В тот памятный год, когда в тундре произошла катастрофа и Петр Константинович потерял руку, он впервые задумался о своем личном житье-бытье. Горько вдруг стало человеку бродить бобылем по белу свету, потянуло на огонек домашнего очага. Да так потянуло, что хоть караул кричи! Куда ни пойдет Петр Константинович, куда ни поедет — везде его окружает одиночество, везде непонятная тоска по человеческому теплу, такому теплу, чтобы его чувствовал только он, чтобы оно согревало только его. Даже в окружении друзей, с которыми ему всегда было легко и просто, Смайдов теперь постоянно чувствовал потребность чего-то совсем другого, в чем он раньше не особенно нуждался… Ему были нужны не просто друзья — их-то у него всегда хватало! Ему нужен был один, особенный друг, с которым он делил бы и горькое, и сладкое.
Как-то, встретившись со своим давним приятелем, летчиком-истребителем Колькой Годиным (Годину было уже за тридцать, Смайдову — около тридцати, но если они и постарели, то не друг для друга! Колька Годин всегда останется Колькой Годиным, а Петьку Смайдова до седых волос ни один из тех пилотяг, с которыми он вместе гулял в голубом поднебесье, не назовет Петром Константиновичем!), Смайдов пригласил его к себе домой.
— Что-нибудь будет? — спросил Годин.
— Ты насчет чего? — не сразу понял Петр Константинович.
— Понимаешь, никак не могу отвыкнуть от фронтовой привычки: ни вина, ни водки не употребляю. Не идет!
— Только «девичьи слезы»?
— Глоточек, но чистого. Иначе душу воротит.
— Слезы нет, — признался Петр Константинович. — Особенно девичьей.
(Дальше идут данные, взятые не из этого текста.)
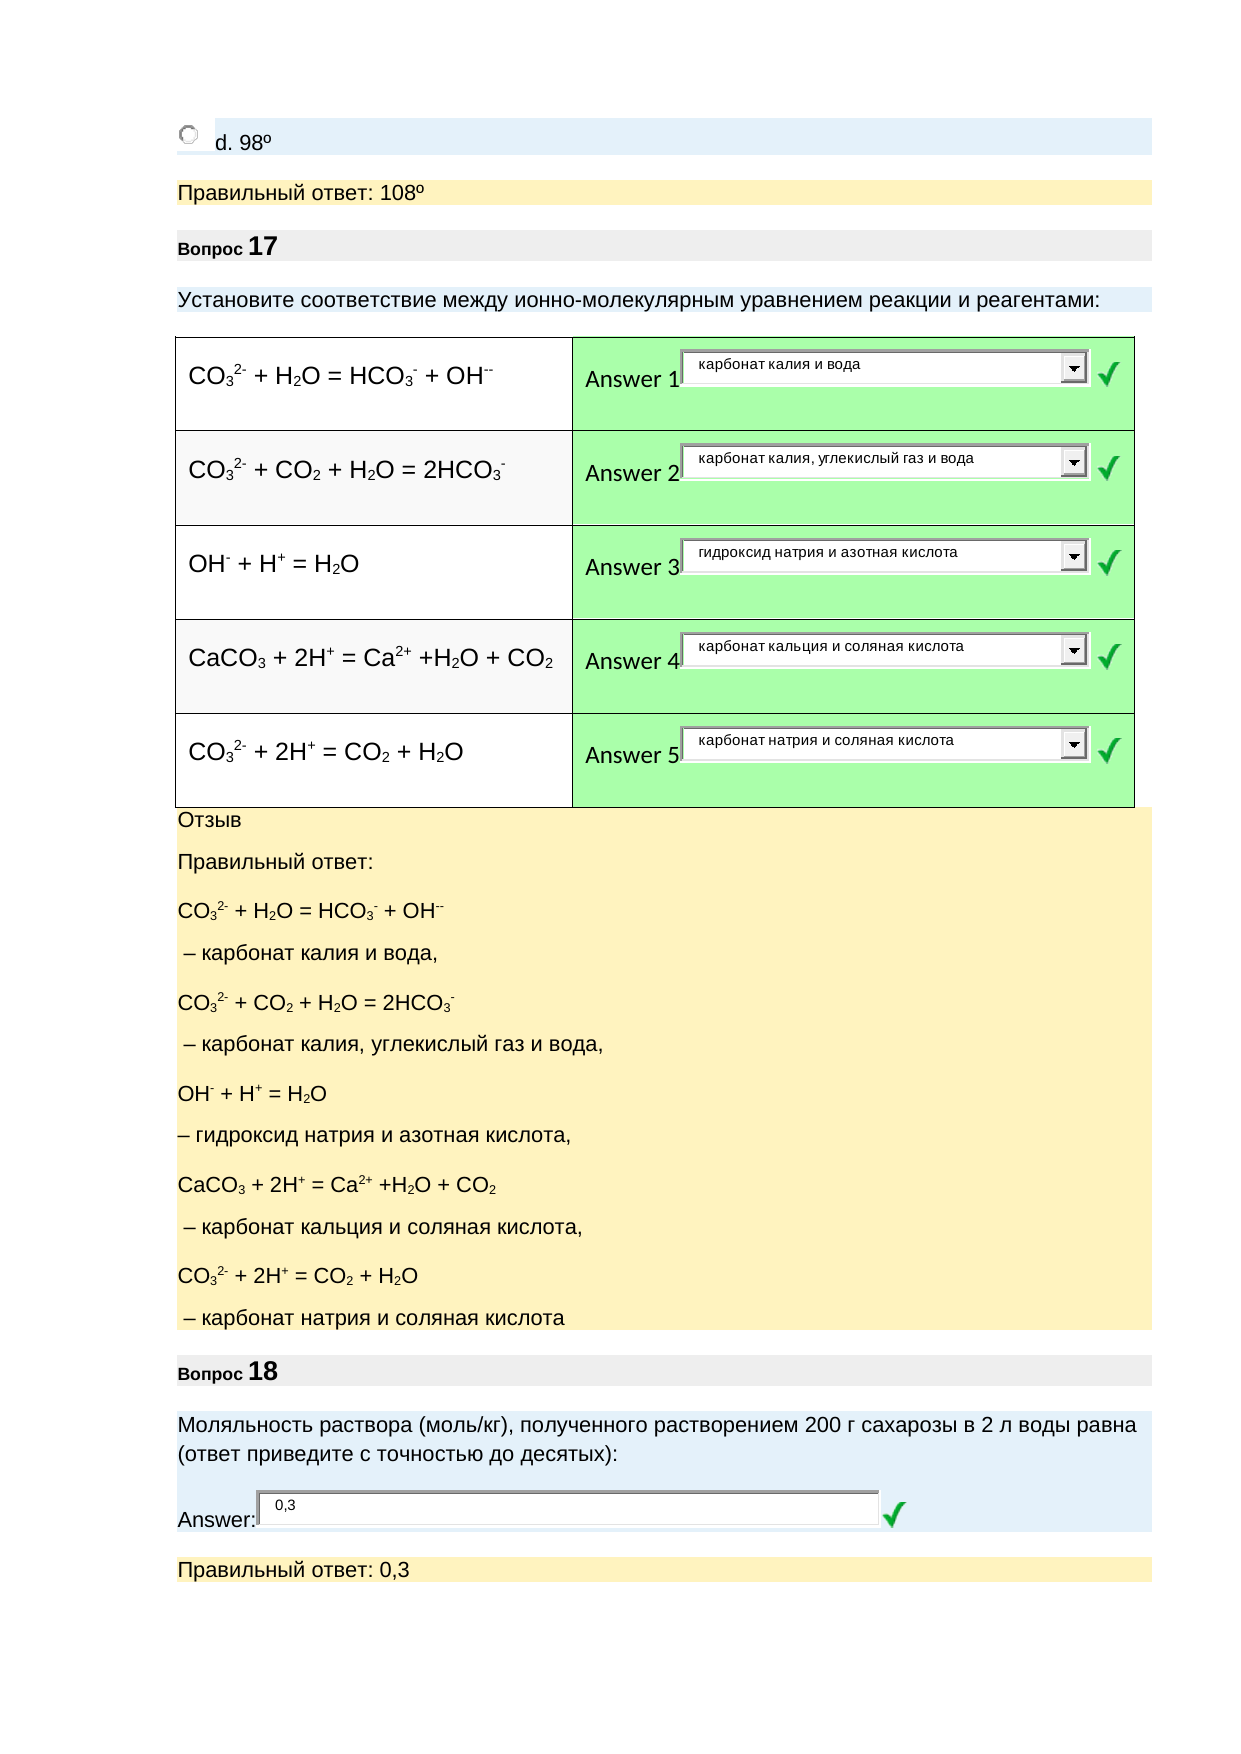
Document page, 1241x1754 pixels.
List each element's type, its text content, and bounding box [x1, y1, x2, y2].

table_cell CO32- + CO2 + H2O = 2HCO3- [176, 431, 572, 524]
text d. 98º [177, 118, 1152, 155]
table_cell Answer 4 [573, 620, 1134, 713]
text Правильный ответ: 0,3 [177, 1557, 1152, 1582]
text OH- + H+ = H2O [177, 1081, 1152, 1106]
text Answer: [177, 1490, 1152, 1532]
picture [1096, 738, 1122, 764]
table_cell Answer 2 [573, 431, 1134, 524]
text CO32- + H2O = HCO3- + OH-- [177, 898, 1152, 924]
text CO32- + CO2 + H2O = 2HCO3- [177, 990, 1152, 1015]
picture [1096, 362, 1122, 387]
text Отзыв [177, 807, 1152, 832]
text – карбонат калия, углекислый газ и вода, [177, 1031, 1152, 1056]
picture [1096, 550, 1122, 576]
picture [1096, 456, 1122, 481]
text – карбонат калия и вода, [177, 940, 1152, 965]
picture [881, 1502, 907, 1528]
picture [1096, 644, 1122, 670]
text Установите соответствие между ионно-молекулярным уравнением реакции и реагентами: [177, 287, 1152, 312]
text Вопрос 18 [177, 1355, 1152, 1386]
text Моляльность раствора (моль/кг), полученного растворением 200 г сахарозы в 2 л воды равна (ответ приведите с точностью до десятых): [177, 1411, 1152, 1466]
text CO32- + 2H+ = CO2 + H2O [177, 1263, 1152, 1289]
table_header CO32- + H2O = HCO3- + OH-- [176, 338, 572, 430]
table_cell OH- + H+ = H2O [176, 526, 572, 618]
table_cell CO32- + 2H+ = CO2 + H2O [176, 714, 572, 807]
text – карбонат кальция и соляная кислота, [177, 1214, 1152, 1239]
table_cell Answer 3 [573, 526, 1134, 618]
table_header Answer 1 [573, 338, 1134, 430]
text Правильный ответ: 108º [177, 180, 1152, 205]
text Правильный ответ: [177, 849, 1152, 874]
text Вопрос 17 [177, 230, 1152, 261]
text CaCO3 + 2H+ = Ca2+ +H2O + CO2 [177, 1172, 1152, 1197]
text – карбонат натрия и соляная кислота [177, 1305, 1152, 1330]
table_cell CaCO3 + 2H+ = Ca2+ +H2O + CO2 [176, 620, 572, 713]
table_cell Answer 5 [573, 714, 1134, 807]
text – гидроксид натрия и азотная кислота, [177, 1122, 1152, 1148]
— Сейчас будет. Аптека далеко?
Кто мог переделать Кольку Година? Во время войны, когда из-за непогоды эскадрилья стояла на приколе, он мог достать столько «девичьих слез», сколько нужно было для «настроения» всей эскадрильи. Любую дрянь он перегонял в чистый спирт, и когда командир эскадрильи говорил: «Почему-то лейтенанту Годину не тяжело носить противогаз, а вам всем не под силу», Колька скромно отвечал: «Мой папа с детства приучил к дисциплине, товарищ комэск. К настоящей внутренней дисциплине…» Однако все летчики знали, для чего ему нужен противогаз: Колька усовершенствовал в нем фильтровое приспособление, и гидросмесь, слитая с ножек шасси и процеженная через усовершенствованные фильтры, становилась теми чистыми «девичьими слезами», крепость которых достигала девяноста градусов. Колька Годин философствовал: «Выпьешь такого божественного напитка — и становишься лучше…»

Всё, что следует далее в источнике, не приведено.